You will need to install Python and pip to use ThirdAI. The instructions below are for Ubuntu, but you can use other Linux distributions.
sudo apt install python3-pip python3-venv -y
Create a virtual environment to avoid dependency conflicts:
python3 -m venv thirdai
source thirdai/bin/activate
The prompt of your terminal now has (thirdai) as a prefix to indicate the virtual environment is active.
To start, you need to install the ThirdAI package:
pip3 install thirdai
The full classification example below uses the Hugging Face datasets package to download data.
To install datasets, run the following command:
pip3 install datasets
The data used is from the Amazon Polarity Sentiment dataset, a large-scale sentiment analysis dataset for product reviews.
In the Amazon Polarity Sentiment dataset, each review is turned into a simple binary sentiment classification task, where a positive review has a label of 1 and a negative review has a label of 0.
The dataset is called “polarity” because it focuses on binary sentiment classification, which is often referred to as “sentiment polarity”.
This dataset is often used in natural language processing tasks related to sentiment analysis, where the goal is to determine the sentiment expressed in a piece of text.
You are now ready to download the text classification dataset and train a classification model with ThirdAI.
Using a file editor of your choice, create a file called train.py
with the contents:
import pandas as pd
from datasets import load_dataset
from thirdai.demos import to_udt_input_batch
from thirdai import bolt
import thirdai
thirdai.licensing.activate("KVN9-JVRJ-FAAN-4UPE-KVXT-KV4F-LMWK-CM9E")
def load_data(output_filename, split, return_inference_batch=False):
data = load_dataset('amazon_polarity')
df = pd.DataFrame(data[split])
df = df[['title', 'label']]
df.to_csv(output_filename, index=False, sep='\t')
if return_inference_batch:
inference_batch = to_udt_input_batch(df[["title"]].sample(frac=1).iloc[:5])
return inference_batch
train_filename = "amazon_polarity_train.csv"
test_filename = "amazon_polarity_test.csv"
load_data(train_filename, split='train')
inference_batch = load_data(test_filename, split='test', return_inference_batch=True)

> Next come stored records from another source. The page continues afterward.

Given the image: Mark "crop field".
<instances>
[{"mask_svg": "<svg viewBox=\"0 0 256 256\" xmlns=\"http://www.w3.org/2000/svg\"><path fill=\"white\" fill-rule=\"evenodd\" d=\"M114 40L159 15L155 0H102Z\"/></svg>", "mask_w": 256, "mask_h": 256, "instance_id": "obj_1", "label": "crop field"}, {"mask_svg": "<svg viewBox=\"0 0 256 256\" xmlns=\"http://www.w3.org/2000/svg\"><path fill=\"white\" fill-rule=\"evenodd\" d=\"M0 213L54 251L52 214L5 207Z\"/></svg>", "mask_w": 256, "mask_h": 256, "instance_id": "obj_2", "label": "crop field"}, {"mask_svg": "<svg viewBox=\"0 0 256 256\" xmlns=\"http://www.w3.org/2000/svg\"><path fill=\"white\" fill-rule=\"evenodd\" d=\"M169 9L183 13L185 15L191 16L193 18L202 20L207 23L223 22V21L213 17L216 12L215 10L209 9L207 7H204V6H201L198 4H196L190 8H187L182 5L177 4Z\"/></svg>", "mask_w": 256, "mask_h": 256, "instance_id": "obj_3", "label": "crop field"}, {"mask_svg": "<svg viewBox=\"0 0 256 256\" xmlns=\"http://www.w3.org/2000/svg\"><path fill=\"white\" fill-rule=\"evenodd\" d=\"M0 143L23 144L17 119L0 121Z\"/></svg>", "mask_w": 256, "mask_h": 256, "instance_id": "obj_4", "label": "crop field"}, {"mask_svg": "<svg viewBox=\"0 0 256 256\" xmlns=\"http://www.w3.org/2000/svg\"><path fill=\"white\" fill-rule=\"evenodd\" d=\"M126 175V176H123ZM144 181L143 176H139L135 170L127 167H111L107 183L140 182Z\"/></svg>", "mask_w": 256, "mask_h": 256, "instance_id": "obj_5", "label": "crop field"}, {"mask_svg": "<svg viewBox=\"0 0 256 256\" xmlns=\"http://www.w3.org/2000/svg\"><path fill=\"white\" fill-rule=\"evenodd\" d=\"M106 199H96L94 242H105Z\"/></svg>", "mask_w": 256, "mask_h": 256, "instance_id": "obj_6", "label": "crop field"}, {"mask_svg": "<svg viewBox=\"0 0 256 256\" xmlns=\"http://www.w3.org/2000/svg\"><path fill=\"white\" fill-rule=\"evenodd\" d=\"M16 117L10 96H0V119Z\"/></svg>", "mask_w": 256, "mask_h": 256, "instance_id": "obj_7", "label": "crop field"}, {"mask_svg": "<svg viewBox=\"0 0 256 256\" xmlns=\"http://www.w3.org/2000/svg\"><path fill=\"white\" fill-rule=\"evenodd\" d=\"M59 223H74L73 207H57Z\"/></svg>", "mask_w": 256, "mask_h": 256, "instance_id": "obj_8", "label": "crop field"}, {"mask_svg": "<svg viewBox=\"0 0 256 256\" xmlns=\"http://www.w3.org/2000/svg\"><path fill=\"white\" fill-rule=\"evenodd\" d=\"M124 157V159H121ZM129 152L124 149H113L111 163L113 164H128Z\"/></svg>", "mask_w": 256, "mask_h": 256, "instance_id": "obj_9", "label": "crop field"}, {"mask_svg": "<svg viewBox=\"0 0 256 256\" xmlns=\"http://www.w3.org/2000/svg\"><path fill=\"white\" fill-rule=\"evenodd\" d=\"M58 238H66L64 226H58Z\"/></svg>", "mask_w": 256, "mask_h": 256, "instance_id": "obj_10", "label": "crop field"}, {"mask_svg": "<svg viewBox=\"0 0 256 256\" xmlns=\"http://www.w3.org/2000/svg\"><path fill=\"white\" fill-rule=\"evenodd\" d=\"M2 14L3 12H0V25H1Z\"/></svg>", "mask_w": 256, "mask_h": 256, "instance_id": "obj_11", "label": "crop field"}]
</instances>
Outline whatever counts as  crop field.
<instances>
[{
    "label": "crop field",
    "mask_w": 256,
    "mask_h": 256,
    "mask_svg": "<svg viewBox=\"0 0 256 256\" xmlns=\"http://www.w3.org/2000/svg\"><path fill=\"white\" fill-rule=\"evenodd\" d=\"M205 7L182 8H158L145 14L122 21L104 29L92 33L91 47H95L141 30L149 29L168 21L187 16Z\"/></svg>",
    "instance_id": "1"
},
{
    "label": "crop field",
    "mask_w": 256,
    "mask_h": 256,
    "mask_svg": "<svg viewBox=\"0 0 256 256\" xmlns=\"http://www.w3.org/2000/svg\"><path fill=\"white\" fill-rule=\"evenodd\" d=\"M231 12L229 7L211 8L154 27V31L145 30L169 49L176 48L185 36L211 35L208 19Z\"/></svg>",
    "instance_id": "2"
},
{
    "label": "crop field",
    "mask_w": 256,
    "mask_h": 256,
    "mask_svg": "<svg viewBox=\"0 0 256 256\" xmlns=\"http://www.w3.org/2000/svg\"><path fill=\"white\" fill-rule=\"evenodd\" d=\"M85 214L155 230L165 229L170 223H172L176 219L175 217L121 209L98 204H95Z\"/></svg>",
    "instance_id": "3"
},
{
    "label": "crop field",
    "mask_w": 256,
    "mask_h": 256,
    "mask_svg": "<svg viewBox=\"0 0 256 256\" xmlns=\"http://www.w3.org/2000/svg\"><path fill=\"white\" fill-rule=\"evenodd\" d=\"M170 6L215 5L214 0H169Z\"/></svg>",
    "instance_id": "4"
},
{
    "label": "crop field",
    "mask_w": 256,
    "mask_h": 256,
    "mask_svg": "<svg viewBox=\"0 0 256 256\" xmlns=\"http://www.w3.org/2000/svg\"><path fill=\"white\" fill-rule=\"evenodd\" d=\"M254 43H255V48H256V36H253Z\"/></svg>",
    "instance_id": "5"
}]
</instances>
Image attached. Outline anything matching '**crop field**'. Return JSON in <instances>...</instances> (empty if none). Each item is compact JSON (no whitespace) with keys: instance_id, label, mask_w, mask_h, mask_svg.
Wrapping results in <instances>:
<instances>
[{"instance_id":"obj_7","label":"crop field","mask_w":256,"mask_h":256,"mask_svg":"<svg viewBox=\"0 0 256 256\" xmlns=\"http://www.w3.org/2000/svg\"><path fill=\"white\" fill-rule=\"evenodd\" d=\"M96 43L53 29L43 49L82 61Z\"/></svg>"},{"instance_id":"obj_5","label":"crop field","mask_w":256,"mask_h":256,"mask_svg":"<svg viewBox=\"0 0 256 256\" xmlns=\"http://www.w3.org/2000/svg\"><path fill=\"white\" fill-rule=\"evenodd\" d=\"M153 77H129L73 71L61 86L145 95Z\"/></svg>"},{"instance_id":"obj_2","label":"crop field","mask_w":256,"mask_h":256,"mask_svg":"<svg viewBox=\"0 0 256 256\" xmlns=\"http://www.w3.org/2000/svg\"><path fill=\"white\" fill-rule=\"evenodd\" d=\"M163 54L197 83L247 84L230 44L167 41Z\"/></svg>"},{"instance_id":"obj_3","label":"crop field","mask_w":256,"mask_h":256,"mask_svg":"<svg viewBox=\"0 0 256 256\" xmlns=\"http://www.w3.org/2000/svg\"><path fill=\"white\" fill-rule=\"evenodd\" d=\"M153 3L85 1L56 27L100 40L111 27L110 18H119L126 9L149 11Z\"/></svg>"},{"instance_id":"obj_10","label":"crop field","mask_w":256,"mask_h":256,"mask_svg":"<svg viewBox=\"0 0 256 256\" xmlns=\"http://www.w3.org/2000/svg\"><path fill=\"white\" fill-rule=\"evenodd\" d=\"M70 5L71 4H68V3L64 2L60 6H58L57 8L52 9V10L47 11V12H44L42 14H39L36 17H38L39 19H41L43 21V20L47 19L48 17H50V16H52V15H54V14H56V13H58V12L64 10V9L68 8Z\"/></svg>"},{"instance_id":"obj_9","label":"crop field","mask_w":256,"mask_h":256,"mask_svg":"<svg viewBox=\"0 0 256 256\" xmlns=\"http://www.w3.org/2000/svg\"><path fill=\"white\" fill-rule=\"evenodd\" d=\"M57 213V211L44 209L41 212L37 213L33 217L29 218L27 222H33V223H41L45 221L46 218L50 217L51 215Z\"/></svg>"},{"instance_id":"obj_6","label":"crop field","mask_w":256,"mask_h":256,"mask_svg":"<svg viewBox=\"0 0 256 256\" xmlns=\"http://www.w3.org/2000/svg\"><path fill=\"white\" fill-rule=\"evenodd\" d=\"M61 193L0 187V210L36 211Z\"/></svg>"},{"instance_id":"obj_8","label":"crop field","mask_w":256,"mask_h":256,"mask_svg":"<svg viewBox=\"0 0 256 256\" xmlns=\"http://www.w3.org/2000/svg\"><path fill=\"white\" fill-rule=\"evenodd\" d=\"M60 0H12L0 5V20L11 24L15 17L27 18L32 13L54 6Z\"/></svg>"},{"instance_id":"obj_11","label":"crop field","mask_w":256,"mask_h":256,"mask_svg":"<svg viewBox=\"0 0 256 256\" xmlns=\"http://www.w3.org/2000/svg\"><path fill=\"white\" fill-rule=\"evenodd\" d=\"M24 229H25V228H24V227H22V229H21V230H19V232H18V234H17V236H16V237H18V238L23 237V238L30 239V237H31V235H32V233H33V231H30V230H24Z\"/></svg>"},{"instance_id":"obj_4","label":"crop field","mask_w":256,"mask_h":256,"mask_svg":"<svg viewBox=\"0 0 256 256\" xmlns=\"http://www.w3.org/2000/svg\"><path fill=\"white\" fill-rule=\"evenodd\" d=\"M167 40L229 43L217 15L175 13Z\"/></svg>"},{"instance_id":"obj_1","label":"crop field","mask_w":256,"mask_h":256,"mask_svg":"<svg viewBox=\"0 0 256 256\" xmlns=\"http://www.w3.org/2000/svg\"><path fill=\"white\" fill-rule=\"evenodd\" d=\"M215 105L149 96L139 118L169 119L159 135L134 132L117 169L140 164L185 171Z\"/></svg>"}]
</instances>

model = bolt.UniversalDeepTransformer(
data_types={
"title": bolt.types.text(),
"label": bolt.types.categorical(n_classes=2)
},
target="label",
delimiter='\t'
)
model.train(train_filename, epochs=5, learning_rate=0.01, metrics=["categorical_accuracy"])
save_location = "sentiment_analysis.model"
model.save(save_location)
model = bolt.UniversalDeepTransformer.load(save_location)
model.evaluate(test_filename, metrics=["categorical_accuracy"])
To train the model run the script:
python3 train.py
You see a progress bar which shows 5 epochs.
The output is:
Downloading readme: 100%|████████████████████████████████████████████| 6.81k/6.81k [00:00<00:00, 25.5MB/s]
Downloading data: 100%|████████████████████████████████████████████████| 260M/260M [00:04<00:00, 52.1MB/s]
Downloading data: 100%|████████████████████████████████████████████████| 258M/258M [00:05<00:00, 50.1MB/s]
Downloading data: 100%|████████████████████████████████████████████████| 255M/255M [00:04<00:00, 53.4MB/s]
Downloading data: 100%|████████████████████████████████████████████████| 254M/254M [00:04<00:00, 58.3MB/s]
Downloading data: 100%|████████████████████████████████████████████████| 117M/117M [00:02<00:00, 43.3MB/s]
Generating train split: 100%|████████████████████████| 3600000/3600000 [00:10<00:00, 348213.25 examples/s]
Generating test split: 100%|████████████████████████████| 400000/400000 [00:06<00:00, 60559.24 examples/s]
train | epoch 0 | train_steps 1758 | train_categorical_accuracy=0.853649 | train_batches 1758 | time 11.421s
train | epoch 1 | train_steps 3516 | train_categorical_accuracy=0.909235 | train_batches 1758 | time 10.719s
train | epoch 2 | train_steps 5274 | train_categorical_accuracy=0.943465 | train_batches 1758 | time 10.626s
train | epoch 3 | train_steps 7032 | train_categorical_accuracy=0.958409 | train_batches 1758 | time 10.565s
train | epoch 4 | train_steps 8790 | train_categorical_accuracy=0.965971 | train_batches 1758 | time 10.550s
validate | epoch 0 | train_steps 8790 | val_categorical_accuracy=0.843548 | val_batches 196 | time 0.261s
With each epoch, the model refines its understanding of the training data, leading to increased accuracy. This means it is getting better at making correct predictions.
To examine the training data, open the amazon_polarity_train.csv
file. Each line contains a phrase and is followed by either a 1, signifying a positive review, or a 0, representing a negative review.
The model file, named sentiment_analysis.model
, is now ready and can be integrated into your applications.
You have successfully trained a text classification models for sentiment analysis on a real-world dataset with ThirdAI.